Sayfa alıntısı —
Sivil silahsız kişilere karşı hedef gözetmeksizin katliam yapmak, Birleşmiş Milletlerin kabul ettiği sözleşme ve anlaşmalara göre, 'insanlığa karşı suç' niteliğindedir. BM ve Batı, üzerine düşmüş olan katliama rıza gölgesinden kurtulmak için Sisi ve darbeci şeflerini uluslararası mahkemelerde yargılamalıdır.
Midyat STK'ları olarak, ABD, İsrail, Suud destekli katiller eliyle Mısırlı kardeşlerimizin uğradıkları vahşi katliamı lanetliyor, katledilen kardeşlerimize rahmet, yaralılara şifa, direnişçilere sabır, irfan, istikamet ve Firavunlara karşı zafer temenni ediyoruz."
"Kim bu katliama sessiz kalıyorsa imanın kontrol etsin"
Basın açıklamasına katılan ilçe alimlerinden Molla Zeki Bulut ise şöyle konuştu: "Yapılan bu katliamı kınıyoruz. Ve Müslümanlara güç kuvvet versin. İslam'ın bir bölgesinde böyle bir zülüm bir katliamın yapılması, dünyadaki bütün Müslümanlar bundan mesuldür. Başta devlet başbakanları cumhurbaşkanları ve yetkili kurumlar biran önce buna dur demelerini istiyoruz. Buna sessiz kalan kim olursa olsun, imanını kontrol etsin."

Görev tanımı — Mısır'daki katliama ilişkin basın açıklamasının "Sivil silahsız kişilere" ile başlayıp "uluslararası mahkemelerde yargılamalıdır." ifadesine kadar süren kısmını, "Batı" yerine "Avrupa" koyarak güncelle ve yeniden yaz.

Sağlanan veriler —
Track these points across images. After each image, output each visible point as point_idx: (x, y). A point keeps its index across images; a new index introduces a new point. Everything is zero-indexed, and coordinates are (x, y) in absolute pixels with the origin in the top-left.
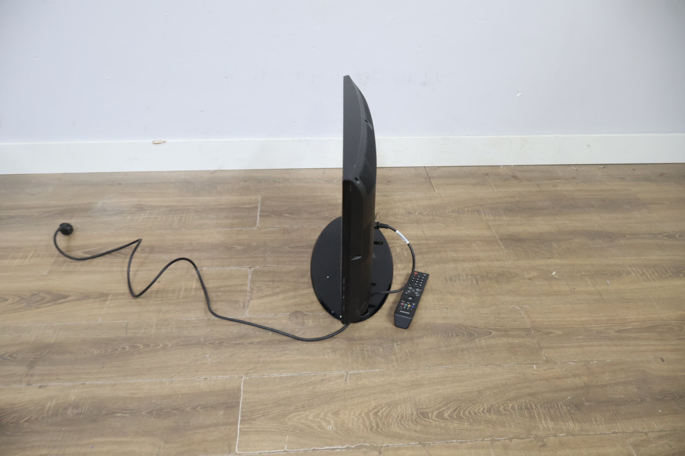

Alıştırma yanıtı —
Sivil silahsız kişilere karşı hedef gözetmeksizin katliam yapmak, Birleşmiş Milletlerin kabul ettiği sözleşme ve anlaşmalara göre, 'insanlığa karşı suç' niteliğindedir. BM ve Avrupa, üzerine düşmüş olan katliama rıza gölgesinden kurtulmak için Sisi ve darbeci şeflerini uluslararası mahkemelerde yargılamalıdır.